Open azreika opened 4 years ago
We had actually a semantic checker in the first refactoring phase of RAM - however, we never really implemented a check and removed it at a later point in time.
It would be great to implement one which really checks the semantics of RAM.
There are various aspects that can be checked:
Souffle would benefit with a RAM semantic checker that ensures that the produced RAM code is valid, particularly just after AST to RAM translation.
Adding a semantic checker would mean that issues that arise from the translation process (or an intermediate RAM transformation) rather than the actual Datalog code could be caught easily. More worrisome is that incorrect RAM transformations might not produce an error in the final output, but instead just silently produce incorrect output on some input datasets.

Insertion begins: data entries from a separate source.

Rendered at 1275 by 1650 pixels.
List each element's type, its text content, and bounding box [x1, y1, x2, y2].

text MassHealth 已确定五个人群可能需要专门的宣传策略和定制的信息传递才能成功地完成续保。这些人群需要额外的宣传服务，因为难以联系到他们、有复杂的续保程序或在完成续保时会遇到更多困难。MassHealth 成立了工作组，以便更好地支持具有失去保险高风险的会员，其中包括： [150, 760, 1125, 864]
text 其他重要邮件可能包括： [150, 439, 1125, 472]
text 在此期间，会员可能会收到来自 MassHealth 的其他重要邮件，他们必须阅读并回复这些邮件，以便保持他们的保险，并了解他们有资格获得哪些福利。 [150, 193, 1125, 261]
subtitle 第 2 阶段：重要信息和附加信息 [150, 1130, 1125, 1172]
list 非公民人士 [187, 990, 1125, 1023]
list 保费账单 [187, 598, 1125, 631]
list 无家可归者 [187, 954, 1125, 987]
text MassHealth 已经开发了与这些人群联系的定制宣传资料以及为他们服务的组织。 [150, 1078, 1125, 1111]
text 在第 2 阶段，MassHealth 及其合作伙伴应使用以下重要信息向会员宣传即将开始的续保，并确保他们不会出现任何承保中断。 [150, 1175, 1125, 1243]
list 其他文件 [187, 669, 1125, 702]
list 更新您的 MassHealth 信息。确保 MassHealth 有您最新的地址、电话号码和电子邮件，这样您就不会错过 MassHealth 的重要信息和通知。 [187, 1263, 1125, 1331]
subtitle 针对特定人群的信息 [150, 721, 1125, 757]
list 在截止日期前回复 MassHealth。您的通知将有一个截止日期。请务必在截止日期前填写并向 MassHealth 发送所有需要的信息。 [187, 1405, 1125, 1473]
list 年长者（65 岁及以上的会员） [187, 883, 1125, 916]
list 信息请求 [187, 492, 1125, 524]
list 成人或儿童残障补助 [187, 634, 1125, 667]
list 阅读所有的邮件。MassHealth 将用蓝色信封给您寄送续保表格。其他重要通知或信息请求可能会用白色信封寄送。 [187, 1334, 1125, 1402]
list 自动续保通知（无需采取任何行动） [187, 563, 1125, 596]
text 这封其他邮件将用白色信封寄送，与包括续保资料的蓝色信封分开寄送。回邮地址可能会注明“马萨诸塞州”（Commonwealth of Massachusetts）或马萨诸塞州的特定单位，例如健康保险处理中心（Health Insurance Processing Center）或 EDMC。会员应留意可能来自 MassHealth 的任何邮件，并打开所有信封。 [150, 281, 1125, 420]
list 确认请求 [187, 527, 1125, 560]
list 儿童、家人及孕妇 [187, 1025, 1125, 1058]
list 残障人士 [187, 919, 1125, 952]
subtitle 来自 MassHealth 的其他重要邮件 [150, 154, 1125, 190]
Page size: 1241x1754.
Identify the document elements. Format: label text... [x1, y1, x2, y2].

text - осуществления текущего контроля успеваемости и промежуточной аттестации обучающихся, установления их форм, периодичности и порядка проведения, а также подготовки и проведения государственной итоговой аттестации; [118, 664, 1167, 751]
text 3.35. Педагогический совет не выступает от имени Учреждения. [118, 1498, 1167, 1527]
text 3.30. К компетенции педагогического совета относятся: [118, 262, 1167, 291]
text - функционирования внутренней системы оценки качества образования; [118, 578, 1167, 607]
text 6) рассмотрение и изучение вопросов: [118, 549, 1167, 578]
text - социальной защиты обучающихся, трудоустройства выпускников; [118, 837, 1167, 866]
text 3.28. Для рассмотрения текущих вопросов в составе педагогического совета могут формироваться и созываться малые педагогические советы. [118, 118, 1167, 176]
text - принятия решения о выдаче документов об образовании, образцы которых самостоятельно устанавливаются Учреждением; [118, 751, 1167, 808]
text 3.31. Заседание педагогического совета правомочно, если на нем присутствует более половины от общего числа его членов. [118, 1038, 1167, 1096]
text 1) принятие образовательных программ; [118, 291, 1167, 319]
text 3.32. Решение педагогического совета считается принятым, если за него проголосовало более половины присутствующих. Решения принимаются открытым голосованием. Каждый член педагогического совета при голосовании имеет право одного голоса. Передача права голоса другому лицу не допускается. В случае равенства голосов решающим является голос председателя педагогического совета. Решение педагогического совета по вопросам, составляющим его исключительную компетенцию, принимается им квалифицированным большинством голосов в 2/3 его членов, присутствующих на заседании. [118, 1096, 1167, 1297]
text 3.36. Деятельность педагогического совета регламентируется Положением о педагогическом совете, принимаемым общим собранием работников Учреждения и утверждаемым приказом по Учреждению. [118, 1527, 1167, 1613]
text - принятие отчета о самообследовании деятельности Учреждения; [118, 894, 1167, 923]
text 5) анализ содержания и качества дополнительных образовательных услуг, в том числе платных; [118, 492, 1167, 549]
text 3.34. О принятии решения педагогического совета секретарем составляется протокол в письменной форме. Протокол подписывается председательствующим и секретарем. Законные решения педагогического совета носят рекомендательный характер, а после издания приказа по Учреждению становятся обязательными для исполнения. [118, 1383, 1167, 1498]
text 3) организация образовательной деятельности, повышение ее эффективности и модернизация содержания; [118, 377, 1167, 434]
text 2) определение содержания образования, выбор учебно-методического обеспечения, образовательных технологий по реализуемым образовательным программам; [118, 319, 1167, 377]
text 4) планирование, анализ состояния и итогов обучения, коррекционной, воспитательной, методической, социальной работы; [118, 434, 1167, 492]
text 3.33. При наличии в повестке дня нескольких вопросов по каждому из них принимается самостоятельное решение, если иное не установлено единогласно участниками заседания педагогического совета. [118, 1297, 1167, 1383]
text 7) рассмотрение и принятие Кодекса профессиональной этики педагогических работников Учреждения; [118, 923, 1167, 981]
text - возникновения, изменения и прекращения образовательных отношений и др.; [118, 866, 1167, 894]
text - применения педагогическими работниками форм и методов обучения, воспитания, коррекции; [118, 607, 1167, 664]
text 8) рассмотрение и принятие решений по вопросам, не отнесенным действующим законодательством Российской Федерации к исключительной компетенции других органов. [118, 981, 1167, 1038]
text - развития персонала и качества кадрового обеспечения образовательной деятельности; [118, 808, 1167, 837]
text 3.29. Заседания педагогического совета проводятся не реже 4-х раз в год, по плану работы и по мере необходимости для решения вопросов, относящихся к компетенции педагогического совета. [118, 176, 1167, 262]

As a particular case study, see issue #1499. When the interpreter was run, no error was thrown - the incorrect output was just produced on a test. Hours (many many long hours) were spent trying to debug the Datalog code to find the "flaw" in the input program by tracing back data flow, until I found out that compilation was crashing. After looking into the RAM program, a very clear semantic flaw was found, where variables were being used before being defined. A RAM semantic checker would have found the bug instantly, without user input, saving hours of intense analysis.
A RAM semantic checker would also be necessary in the future if support for users providing RAM programs directly to Souffle was added.